» **TASK SET**
1 – In the thread about a first turned bowl, where was the branch for the bowl found?
2 – Please write the next part of the forum thread about the first turned bowl, picking up after its final line.
Segment Start: EXERCISE TEXT
# My first bowl (pic heavy)



## DavidWayne1971 (Dec 25, 2011)

Back home with the folks for the holidays, and found an old oak branch about 9" round in the field next to my sisters house. I figured Id give it a shot and see what happened. Ive had to fight my sister and my mother off of it. This is my first and is going home with me :biggrin:.


----------



## Wingdoctor (Dec 25, 2011)

For a first bowl that is great! Great job and a very nice piece of oak. 

Bruce


----------



## DSallee (Dec 25, 2011)

WoW!! Nice first bowl! love the look and finish! Good job!!


----------



## phillywood (Dec 25, 2011)

For a first bowl that realy looks nice, but I don't think you have oak there or wich part of Houston you got that from? It looks different than the oaks I have seen around S. TX.


----------



## hilltopper46 (Dec 25, 2011)

Very nice.  And turned end grain as well - not always an easy job.


----------



## DavidWayne1971 (Dec 25, 2011)
Segment End: EXERCISE TEXT
Segment Start: STUDY MATERIAL
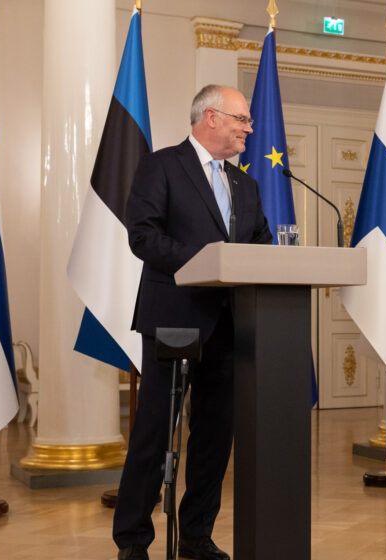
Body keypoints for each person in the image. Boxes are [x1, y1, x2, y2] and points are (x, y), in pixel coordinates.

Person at [114, 84, 272, 560]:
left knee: (214, 436)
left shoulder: (246, 184)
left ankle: (197, 535)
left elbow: (260, 245)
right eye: (241, 119)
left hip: (230, 327)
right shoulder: (161, 165)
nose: (249, 128)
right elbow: (142, 236)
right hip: (174, 321)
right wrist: (208, 263)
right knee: (155, 432)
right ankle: (133, 541)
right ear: (211, 118)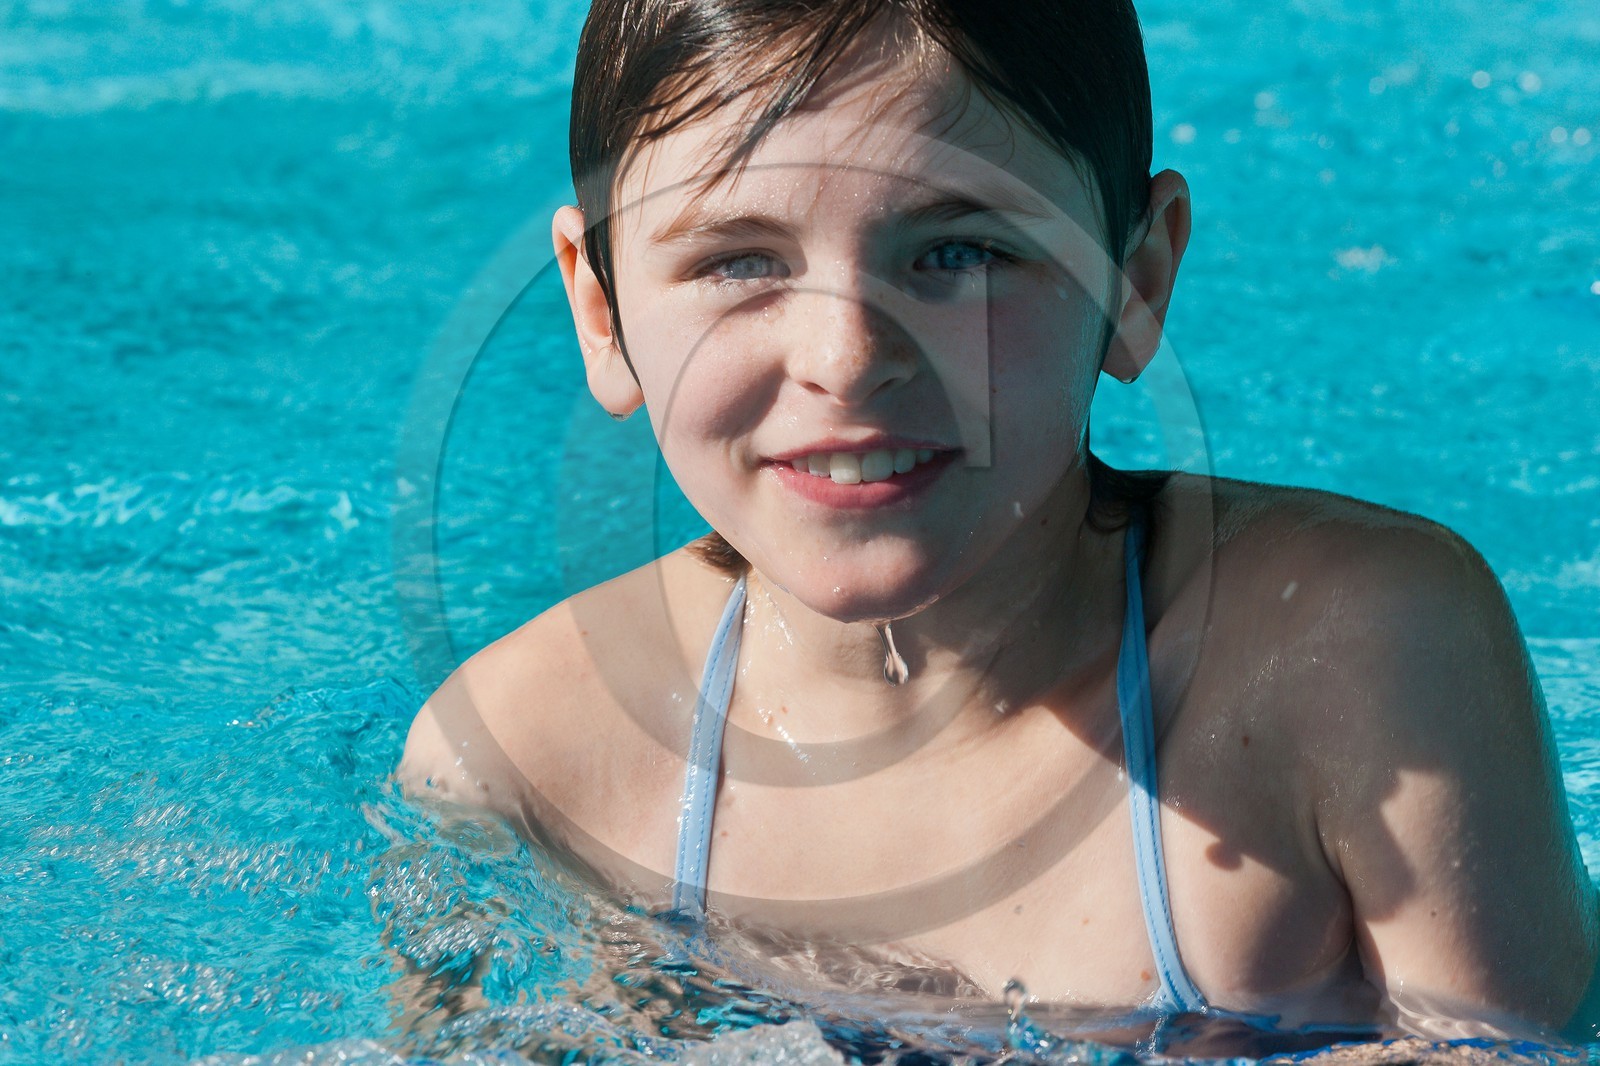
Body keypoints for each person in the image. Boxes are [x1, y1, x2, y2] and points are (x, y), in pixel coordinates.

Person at [399, 0, 1600, 1043]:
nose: (848, 357)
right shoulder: (522, 765)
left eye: (958, 251)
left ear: (1135, 282)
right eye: (738, 262)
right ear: (600, 310)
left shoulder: (1362, 664)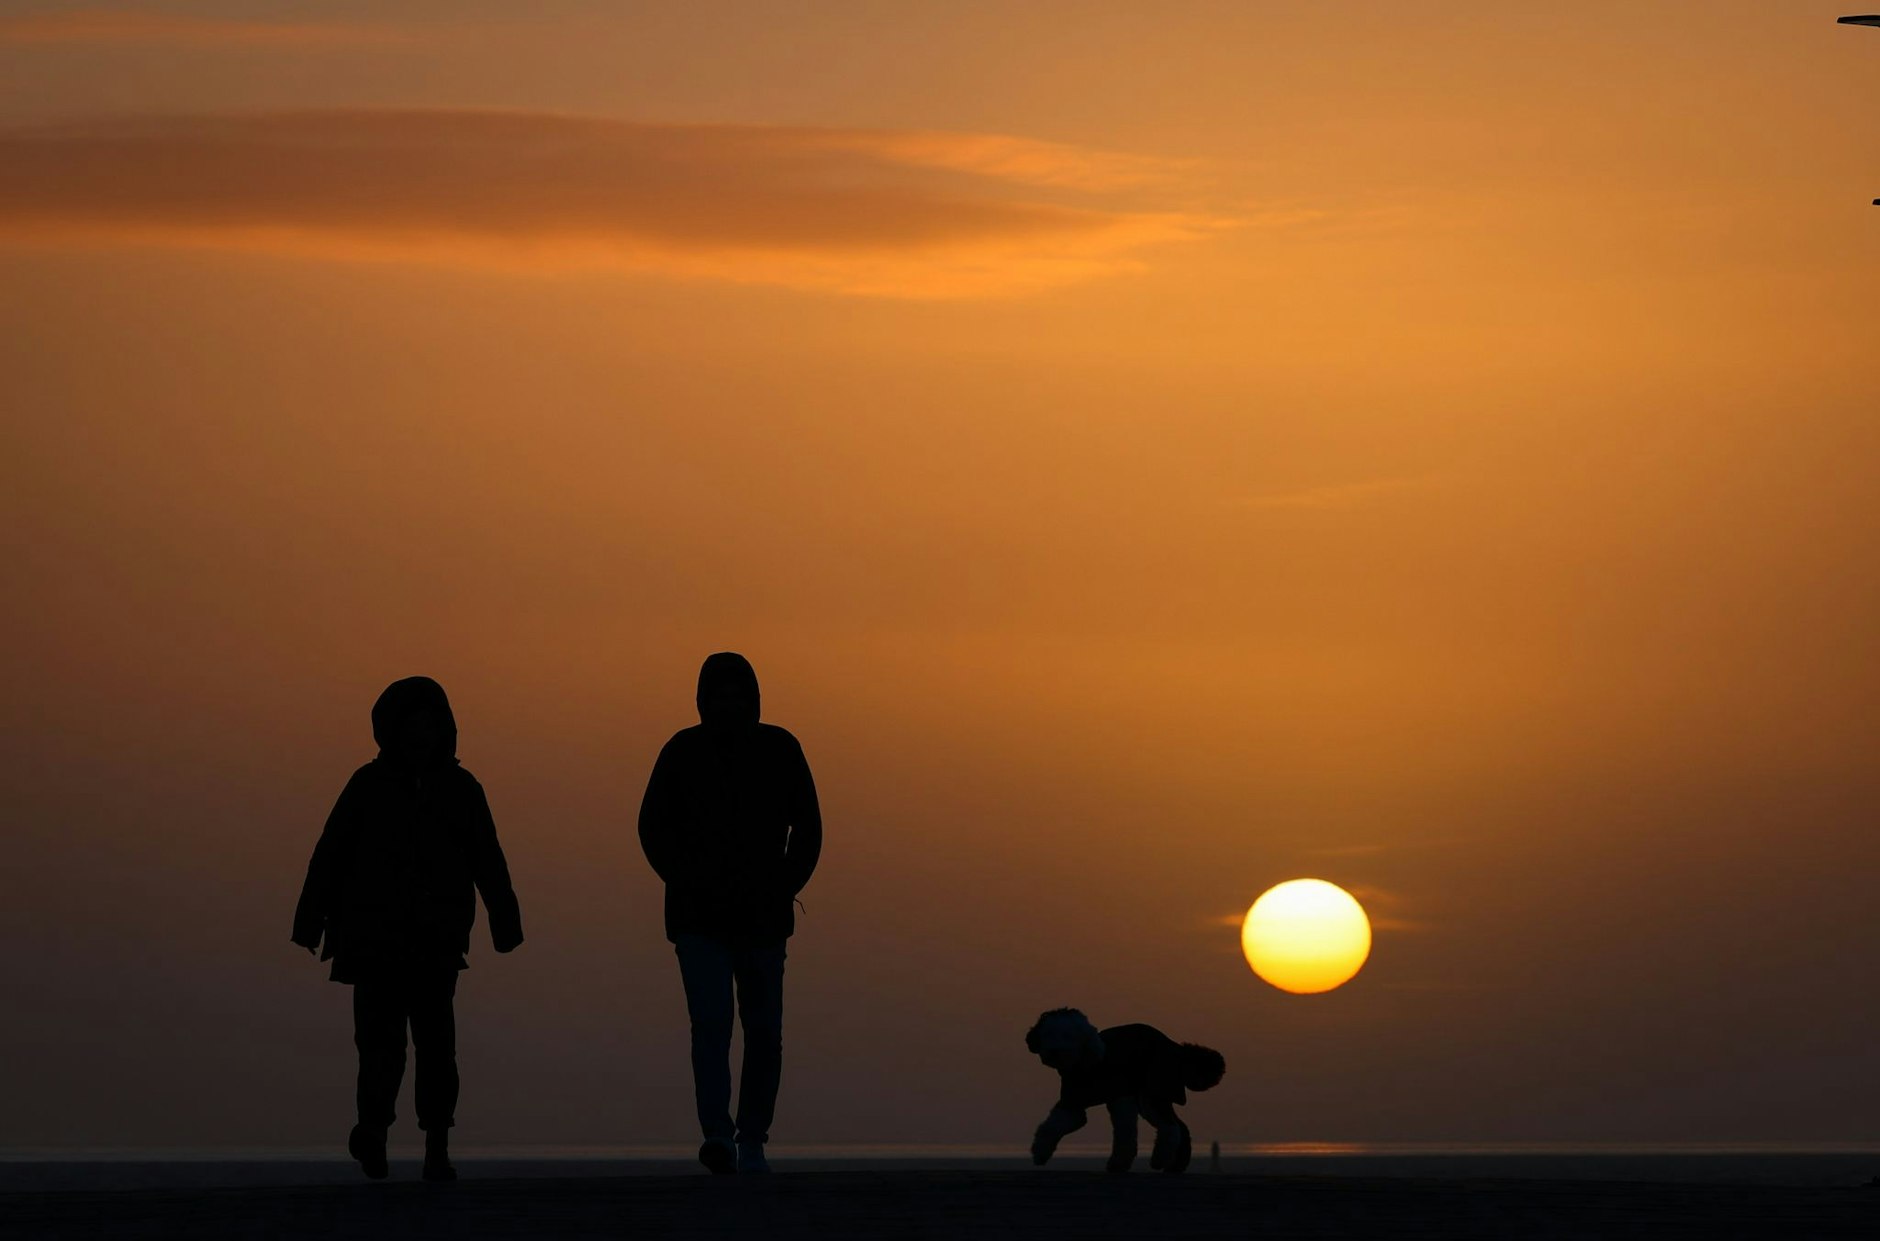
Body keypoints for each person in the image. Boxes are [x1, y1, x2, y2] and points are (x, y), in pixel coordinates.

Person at [291, 676, 523, 1182]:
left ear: (445, 731)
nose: (421, 735)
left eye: (430, 725)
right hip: (372, 943)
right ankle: (373, 1131)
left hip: (436, 945)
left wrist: (505, 921)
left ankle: (436, 1148)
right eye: (411, 726)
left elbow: (489, 860)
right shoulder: (366, 786)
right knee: (379, 1046)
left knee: (437, 1050)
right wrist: (309, 921)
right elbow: (329, 856)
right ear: (390, 732)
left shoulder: (463, 790)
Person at [638, 653, 822, 1174]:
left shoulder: (780, 749)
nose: (729, 704)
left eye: (738, 695)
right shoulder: (681, 751)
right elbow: (652, 827)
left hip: (763, 921)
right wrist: (685, 880)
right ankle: (717, 1134)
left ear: (754, 698)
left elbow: (809, 828)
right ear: (702, 700)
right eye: (719, 695)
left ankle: (754, 1138)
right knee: (711, 1024)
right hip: (698, 921)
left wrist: (783, 886)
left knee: (763, 1030)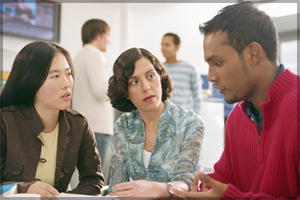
Segment End: STUDY MATERIAL
» **ANSWERS TO THE PROBLEMS**
1 – In the field next to the poster's sister's house.

2 –
Thank yall so much for the replies. Im back home in Louisiana for the holidays, and it is definatley an oak tree, but the branch fell off no telling how long ago.. most of it was starting to rot away. I dont know if it was the rot, or fungus or what caused the darkness of the wood. Im hoping to get a bit more tomorrow for future projects.


----------



## DavidWayne1971 (Dec 26, 2011)

Since my sister raised so much h-e-double hockey sticks over this bowl, I decided to turn a smaller one for her.... as usual, what I started to make was NOT the finished product. The edge had alot of rot in it so the diameter had to be shrunk way down, then it just started looking like a candle holder so I went with it. She was VERY happy when she opened her present this morning, but of course, now her friends are also wanting candle holders.


----------



## TellicoTurning (Dec 26, 2011)

phillywood said:


> For a first bowl that realy looks nice, but I don't think you have oak there or wich part of Houston you got that from? It looks different than the oaks I have seen around S. TX.



They have oaks in Houston... the bowl looks a lot like the spalted white(also called champion) oak I've found around here... it's a great looking bowl and pretty intricate for a first effort. Great shape and finish.


----------



## TellicoTurning (Dec 26, 2011)

DavidWayne1971 said:


> Thank yall so much for the replies. Im back home in Louisiana for the holidays, and it is definatley an oak tree, but the branch fell off no telling how long ago.. most of it was starting to rot away. I dont know if it was the rot, or fungus or what caused the darkness of the wood. Im hoping to get a bit more tomorrow for future projects.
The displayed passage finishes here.